USD/JPY
The USD/JPY pair fell initially on Tuesday, but turned around to form a hammer. By doing so, it suggests that we are going to continue to consolidate, and that the market could very well find itself reaching towards the 112 level again. I believe there is more than enough reason to think that we are going to grind back and forth, and I recognize that the 110 level below is the 50% Fibonacci retracement level. A breakdown below there would of course be negative, and I think that point we would reach towards the 108 level. However, a break above the top of the daily candle should send this market looking for the aforementioned 112 level. Either way, I expect that we are going to see quite a bit of volatility and chop.
AUD/USD
The AUD/USD pair fell during the day on Tuesday, testing the 200-day exponential moving average. Although I believe that gold markets will eventually help the Australian dollar go higher, it clearly isn’t ready to do so yet. Because of this, I believe it’s only a matter of time before the buyers return though we certainly don’t have a signal now. The 0.75 level underneath is massively supportive, and I think a breakdown below there changes everything. In the meantime, pay attention to gold as a breakout would be very positive for the Australian dollar.
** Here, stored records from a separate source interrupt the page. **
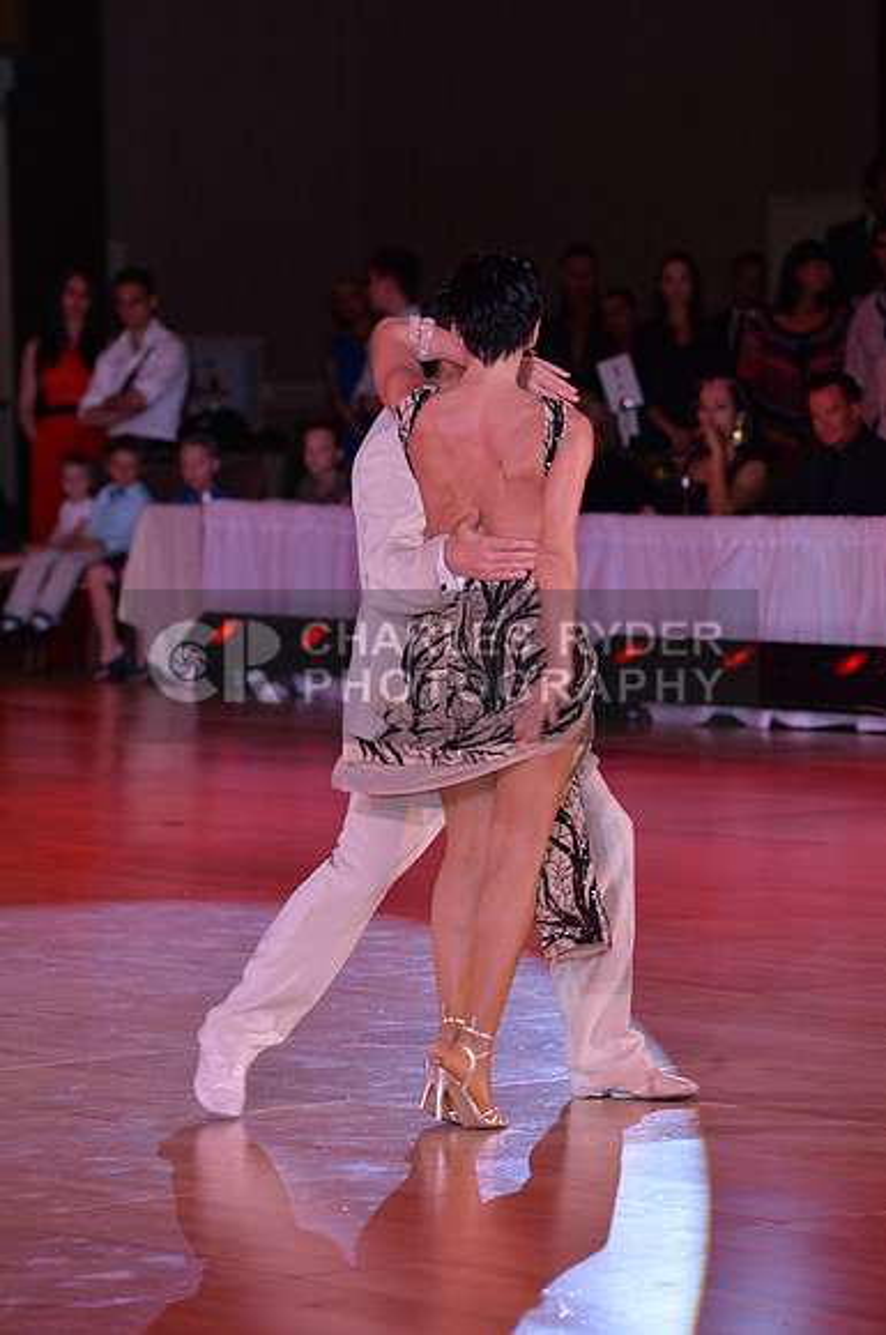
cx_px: 443
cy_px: 668
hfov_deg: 7.0
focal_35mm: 195
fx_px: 7220
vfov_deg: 10.6
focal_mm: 195
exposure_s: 1/250
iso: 2000
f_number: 5.6
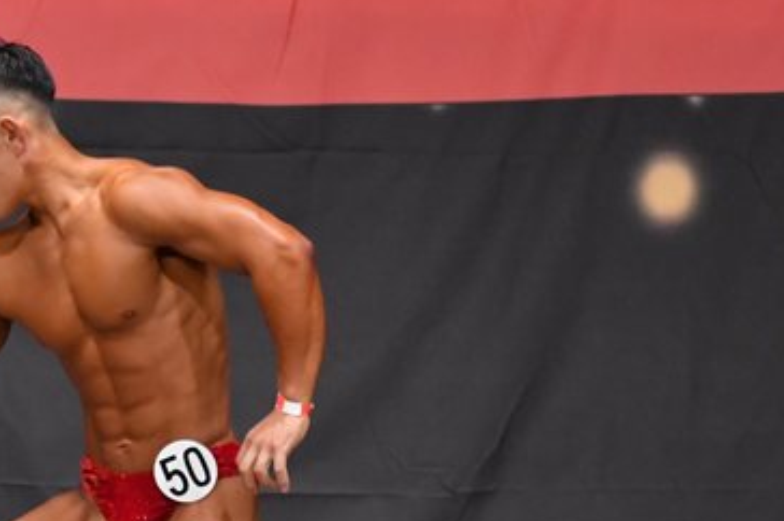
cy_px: 504
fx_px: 11118
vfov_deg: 2.7
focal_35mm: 511
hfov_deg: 4.0
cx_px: 87
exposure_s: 1/400
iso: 6400
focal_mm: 160
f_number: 5.6
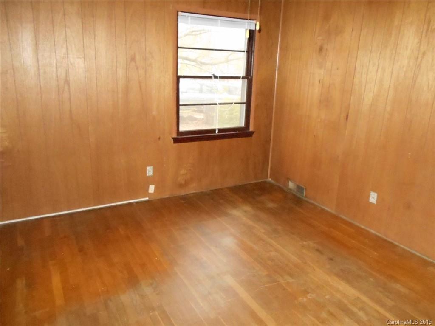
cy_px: 163
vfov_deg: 53.1
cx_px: 218
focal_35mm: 26
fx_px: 327
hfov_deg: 67.3
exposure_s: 1/25
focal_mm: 4.6
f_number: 3.2
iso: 1250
However, until that happens I think that any rally will be short-lived as this market continues to chop. The moving averages look very healthy though, so having said that it’s likely that the markets will continue to be difficult to navigate.
If we do get the bullish pressure that I’m anticipating, we will then reach towards the 0.7750 level again. A breakdown below the 0.75 level should send the market down to the 0.73 region. Either way, expect difficult trading conditions.